▶ **Brano fornito**:
Conoscere i test per Covid-19, un dovere del medico
Conoscere i test per Covid-19, un dovere del medico. La biologa: «Serve informazione univoca»
Marina Baldi è responsabile del corso ECM “Covid-19: un test per tutti. Test di screening e diagnostici e loro funzionamento” del provider Sanità in Formazione. Ogni esame ha proprie caratteristiche e può fornire anche risultati imprecisi, ma non significa che non funzionano.
Tracciare e testare sono ancora i due strumenti più importanti che abbiamo per combattere Covid-19. Il medico è il primo baluardo contro le insicurezze dei pazienti e deve essere il punto fermo sulle informazioni necessarie. Se non c’è chiarezza sul funzionamento dei test, manca la fiducia nel sottoporvisi e la catena del contact-tracing potrebbe subirne le conseguenze. Lo sostiene, senza mezzi termini, la biologa Marina Baldi, responsabile del corso ECM “Covid-19: un test per tutti. Test di screening e diagnostici e loro funzionamento” del provider Sanità in Formazione.

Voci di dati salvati

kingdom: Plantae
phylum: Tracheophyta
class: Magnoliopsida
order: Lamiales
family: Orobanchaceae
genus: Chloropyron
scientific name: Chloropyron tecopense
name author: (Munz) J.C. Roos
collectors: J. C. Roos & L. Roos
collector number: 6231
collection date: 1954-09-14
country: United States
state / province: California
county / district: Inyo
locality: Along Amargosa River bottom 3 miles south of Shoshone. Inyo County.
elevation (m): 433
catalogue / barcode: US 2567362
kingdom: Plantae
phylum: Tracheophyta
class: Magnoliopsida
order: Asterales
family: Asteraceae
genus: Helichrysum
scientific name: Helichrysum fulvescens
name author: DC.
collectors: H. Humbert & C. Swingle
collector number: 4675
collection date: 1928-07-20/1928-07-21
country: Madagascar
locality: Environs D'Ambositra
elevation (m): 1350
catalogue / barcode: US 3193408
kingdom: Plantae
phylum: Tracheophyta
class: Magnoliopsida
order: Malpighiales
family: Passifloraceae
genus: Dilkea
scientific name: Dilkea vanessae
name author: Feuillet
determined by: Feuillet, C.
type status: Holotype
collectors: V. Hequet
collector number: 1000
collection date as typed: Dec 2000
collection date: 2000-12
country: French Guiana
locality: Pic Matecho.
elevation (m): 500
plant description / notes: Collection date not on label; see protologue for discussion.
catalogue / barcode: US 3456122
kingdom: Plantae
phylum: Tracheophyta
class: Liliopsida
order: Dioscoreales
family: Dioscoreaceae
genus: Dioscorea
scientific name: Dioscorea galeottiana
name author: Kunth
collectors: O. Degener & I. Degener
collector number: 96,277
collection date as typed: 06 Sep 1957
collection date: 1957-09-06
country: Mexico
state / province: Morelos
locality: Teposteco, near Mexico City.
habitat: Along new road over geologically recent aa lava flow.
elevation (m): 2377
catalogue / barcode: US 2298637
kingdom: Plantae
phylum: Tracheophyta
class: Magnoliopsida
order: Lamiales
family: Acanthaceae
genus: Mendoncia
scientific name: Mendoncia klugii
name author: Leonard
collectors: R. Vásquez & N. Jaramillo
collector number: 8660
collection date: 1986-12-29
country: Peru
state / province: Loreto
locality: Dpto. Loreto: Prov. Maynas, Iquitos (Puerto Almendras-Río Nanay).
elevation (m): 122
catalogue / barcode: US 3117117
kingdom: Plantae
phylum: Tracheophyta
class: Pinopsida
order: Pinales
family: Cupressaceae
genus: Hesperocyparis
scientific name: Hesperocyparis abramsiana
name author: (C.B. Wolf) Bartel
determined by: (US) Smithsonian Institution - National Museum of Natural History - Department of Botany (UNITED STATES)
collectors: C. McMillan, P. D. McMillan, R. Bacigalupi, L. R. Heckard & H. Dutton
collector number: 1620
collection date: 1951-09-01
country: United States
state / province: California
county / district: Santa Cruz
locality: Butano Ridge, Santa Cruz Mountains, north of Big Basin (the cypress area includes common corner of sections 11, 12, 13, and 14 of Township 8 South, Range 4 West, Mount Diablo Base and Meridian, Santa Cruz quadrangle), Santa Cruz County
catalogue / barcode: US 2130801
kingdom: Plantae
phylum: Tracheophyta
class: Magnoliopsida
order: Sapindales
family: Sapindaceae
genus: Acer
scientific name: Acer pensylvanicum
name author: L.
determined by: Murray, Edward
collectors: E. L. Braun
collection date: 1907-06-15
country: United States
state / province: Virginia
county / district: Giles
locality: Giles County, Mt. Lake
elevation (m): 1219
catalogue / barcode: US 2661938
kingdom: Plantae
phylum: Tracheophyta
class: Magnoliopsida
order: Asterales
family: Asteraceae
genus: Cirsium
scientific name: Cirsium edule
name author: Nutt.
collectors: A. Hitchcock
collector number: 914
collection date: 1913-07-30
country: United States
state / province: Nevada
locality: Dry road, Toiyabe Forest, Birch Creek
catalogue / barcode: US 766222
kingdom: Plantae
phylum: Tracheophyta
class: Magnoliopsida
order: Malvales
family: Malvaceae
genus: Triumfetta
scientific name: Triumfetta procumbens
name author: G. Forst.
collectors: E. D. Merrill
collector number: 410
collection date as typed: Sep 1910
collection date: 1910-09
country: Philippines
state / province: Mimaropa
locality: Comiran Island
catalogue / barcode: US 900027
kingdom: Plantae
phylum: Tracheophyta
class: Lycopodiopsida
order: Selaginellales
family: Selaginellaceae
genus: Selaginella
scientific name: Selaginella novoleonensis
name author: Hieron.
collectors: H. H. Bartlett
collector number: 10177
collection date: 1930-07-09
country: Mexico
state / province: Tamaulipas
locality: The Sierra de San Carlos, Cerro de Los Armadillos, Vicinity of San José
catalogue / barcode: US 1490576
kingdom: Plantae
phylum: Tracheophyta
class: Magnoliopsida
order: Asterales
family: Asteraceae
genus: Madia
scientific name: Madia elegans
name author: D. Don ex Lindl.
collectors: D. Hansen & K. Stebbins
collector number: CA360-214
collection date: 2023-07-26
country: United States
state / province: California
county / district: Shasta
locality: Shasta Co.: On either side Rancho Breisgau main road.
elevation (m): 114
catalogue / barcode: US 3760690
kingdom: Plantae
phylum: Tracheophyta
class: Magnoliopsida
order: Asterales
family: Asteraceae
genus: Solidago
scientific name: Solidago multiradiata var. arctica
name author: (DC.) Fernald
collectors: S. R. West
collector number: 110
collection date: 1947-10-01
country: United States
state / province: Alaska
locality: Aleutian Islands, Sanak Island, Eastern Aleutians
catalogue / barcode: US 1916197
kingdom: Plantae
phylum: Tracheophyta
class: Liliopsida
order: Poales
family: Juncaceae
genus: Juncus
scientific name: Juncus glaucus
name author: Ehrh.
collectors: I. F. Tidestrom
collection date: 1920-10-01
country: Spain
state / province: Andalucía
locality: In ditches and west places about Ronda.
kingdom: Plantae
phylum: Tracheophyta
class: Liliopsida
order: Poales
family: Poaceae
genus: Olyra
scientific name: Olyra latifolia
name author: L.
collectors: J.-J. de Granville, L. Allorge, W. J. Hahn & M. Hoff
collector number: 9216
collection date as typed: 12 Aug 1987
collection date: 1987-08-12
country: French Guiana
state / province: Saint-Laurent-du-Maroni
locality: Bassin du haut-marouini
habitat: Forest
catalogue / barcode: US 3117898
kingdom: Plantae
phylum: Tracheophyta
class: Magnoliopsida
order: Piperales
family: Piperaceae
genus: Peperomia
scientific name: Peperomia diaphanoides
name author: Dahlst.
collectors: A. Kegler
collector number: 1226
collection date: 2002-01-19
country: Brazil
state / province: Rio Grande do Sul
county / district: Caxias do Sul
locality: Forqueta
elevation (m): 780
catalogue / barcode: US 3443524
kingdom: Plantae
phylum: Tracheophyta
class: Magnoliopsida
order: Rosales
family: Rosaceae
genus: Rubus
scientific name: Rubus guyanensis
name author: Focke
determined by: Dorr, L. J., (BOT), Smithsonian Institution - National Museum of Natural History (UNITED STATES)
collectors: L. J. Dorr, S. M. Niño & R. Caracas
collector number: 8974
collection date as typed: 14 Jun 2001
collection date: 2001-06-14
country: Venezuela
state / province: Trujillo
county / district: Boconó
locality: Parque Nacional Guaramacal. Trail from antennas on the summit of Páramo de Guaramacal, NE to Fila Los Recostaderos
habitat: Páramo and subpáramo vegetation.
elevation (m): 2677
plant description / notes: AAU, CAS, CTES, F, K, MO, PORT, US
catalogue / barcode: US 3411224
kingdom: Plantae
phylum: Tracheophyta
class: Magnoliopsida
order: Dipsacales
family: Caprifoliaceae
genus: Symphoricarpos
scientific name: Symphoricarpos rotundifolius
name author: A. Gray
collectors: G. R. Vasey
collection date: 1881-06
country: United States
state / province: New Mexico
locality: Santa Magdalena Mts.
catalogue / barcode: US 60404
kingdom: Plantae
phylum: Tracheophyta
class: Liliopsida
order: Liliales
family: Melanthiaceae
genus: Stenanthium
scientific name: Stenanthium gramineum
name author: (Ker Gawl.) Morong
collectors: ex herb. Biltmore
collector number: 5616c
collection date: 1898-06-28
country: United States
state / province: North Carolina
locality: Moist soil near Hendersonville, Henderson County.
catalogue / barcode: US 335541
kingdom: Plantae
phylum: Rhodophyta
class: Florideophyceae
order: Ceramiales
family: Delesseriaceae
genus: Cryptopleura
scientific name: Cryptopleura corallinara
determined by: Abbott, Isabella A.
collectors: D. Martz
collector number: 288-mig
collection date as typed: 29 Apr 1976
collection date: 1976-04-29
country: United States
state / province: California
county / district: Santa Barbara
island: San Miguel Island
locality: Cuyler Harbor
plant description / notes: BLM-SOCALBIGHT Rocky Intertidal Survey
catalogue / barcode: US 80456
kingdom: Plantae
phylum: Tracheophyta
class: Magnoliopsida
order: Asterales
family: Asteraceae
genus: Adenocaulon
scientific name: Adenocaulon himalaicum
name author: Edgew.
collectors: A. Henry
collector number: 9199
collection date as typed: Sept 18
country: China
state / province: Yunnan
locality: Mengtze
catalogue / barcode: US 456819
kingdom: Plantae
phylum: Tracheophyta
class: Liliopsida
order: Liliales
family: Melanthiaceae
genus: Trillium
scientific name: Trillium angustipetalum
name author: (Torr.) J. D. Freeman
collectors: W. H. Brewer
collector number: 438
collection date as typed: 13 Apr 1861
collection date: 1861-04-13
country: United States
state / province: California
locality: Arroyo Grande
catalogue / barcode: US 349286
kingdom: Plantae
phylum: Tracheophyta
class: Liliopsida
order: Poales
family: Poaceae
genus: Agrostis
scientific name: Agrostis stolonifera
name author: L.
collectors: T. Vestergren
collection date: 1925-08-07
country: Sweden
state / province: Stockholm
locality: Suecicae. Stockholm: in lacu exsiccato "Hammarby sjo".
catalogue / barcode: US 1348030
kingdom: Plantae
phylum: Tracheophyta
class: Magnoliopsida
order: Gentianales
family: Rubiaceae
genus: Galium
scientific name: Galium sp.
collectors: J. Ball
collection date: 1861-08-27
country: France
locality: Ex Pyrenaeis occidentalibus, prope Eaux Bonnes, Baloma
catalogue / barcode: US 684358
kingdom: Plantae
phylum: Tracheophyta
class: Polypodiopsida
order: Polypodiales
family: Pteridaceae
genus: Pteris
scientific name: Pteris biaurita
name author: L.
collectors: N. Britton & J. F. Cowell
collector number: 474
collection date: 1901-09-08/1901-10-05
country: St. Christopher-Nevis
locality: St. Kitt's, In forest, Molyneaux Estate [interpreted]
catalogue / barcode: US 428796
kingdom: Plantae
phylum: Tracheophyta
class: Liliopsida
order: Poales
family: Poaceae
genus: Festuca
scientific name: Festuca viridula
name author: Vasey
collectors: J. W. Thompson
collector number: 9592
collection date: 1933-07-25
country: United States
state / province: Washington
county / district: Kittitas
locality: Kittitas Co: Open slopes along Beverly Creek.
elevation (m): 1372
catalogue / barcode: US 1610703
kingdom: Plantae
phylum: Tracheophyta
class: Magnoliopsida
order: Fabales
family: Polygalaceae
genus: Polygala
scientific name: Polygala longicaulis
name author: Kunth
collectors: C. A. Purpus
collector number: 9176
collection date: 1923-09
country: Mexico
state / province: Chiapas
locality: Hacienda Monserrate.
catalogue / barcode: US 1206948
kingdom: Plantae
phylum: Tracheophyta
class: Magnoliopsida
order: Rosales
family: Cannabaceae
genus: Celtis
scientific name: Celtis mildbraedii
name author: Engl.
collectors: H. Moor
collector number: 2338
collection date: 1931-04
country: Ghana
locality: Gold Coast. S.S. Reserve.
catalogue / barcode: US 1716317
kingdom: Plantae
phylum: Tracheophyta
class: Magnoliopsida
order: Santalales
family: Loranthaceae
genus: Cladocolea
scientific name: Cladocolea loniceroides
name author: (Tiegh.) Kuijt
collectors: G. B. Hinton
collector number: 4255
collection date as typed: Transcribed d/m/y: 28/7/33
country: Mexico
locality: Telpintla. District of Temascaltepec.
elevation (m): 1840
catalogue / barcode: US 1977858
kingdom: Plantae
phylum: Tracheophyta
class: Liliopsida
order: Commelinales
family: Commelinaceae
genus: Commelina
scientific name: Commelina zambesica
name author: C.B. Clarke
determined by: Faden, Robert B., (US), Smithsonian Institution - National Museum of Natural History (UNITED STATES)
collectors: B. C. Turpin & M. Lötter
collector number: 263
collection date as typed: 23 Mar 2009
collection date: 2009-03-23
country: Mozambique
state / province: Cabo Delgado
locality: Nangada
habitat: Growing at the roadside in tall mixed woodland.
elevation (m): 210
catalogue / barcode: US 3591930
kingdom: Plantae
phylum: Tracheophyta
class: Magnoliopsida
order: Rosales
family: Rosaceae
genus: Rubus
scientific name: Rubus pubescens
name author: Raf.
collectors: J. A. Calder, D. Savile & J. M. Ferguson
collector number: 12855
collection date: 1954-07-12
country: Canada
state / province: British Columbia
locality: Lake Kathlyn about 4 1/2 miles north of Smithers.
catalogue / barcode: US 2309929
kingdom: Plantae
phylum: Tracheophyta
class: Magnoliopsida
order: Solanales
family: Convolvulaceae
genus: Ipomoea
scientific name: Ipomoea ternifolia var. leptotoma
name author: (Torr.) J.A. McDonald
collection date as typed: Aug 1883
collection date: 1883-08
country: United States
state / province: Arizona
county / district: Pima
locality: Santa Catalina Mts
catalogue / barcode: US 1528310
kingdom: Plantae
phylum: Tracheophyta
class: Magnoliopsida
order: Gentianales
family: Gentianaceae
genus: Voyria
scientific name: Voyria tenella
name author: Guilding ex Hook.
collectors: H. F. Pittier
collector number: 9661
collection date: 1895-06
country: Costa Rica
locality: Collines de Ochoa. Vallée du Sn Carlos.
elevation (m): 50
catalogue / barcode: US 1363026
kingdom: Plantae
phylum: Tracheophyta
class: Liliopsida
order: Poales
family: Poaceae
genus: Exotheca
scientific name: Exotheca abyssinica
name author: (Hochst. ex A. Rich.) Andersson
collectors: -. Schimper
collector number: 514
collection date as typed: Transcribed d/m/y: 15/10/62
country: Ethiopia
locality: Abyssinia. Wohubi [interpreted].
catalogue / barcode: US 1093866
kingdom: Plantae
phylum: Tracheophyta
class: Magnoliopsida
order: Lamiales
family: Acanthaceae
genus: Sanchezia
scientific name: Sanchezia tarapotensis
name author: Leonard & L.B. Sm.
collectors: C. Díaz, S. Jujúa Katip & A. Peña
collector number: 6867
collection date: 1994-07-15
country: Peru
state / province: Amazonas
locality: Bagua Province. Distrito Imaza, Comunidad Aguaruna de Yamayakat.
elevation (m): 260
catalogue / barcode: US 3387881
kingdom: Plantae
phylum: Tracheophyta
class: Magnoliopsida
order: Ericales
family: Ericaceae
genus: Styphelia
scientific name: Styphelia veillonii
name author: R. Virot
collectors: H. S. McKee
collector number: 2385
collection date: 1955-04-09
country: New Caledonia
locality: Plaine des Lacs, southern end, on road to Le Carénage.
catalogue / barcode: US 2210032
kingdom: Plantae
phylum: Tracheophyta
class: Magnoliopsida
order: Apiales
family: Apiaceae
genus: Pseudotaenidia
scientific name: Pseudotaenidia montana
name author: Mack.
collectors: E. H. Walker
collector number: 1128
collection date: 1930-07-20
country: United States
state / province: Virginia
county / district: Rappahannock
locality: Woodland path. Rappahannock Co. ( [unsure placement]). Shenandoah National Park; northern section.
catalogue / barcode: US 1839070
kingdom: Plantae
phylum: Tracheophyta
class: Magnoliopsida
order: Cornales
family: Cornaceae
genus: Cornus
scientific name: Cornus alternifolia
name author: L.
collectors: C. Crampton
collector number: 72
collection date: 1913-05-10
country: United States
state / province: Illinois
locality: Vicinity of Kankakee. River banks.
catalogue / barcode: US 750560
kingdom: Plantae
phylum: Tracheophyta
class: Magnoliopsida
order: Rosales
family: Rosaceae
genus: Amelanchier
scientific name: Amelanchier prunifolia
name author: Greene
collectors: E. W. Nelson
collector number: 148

▶ **Istruzioni**:
[a] Riscrivi il passo del brano sui test per Covid-19 da "Marina Baldi è" fino a "che non funzionano." incluso, sostituendo "risultati imprecisi" con "esiti inesatti".
[b] Secondo il brano sui test per Covid-19, quali sono ancora i due strumenti più importanti per combattere la malattia?
L'elenco non ha alcun legame con il brano sui test per Covid-19.

▶ **Le tue risposte**:
[a]
Marina Baldi è responsabile del corso ECM “Covid-19: un test per tutti. Test di screening e diagnostici e loro funzionamento” del provider Sanità in Formazione. Ogni esame ha proprie caratteristiche e può fornire anche esiti inesatti, ma non significa che non funzionano.

[b] Tracciare e testare.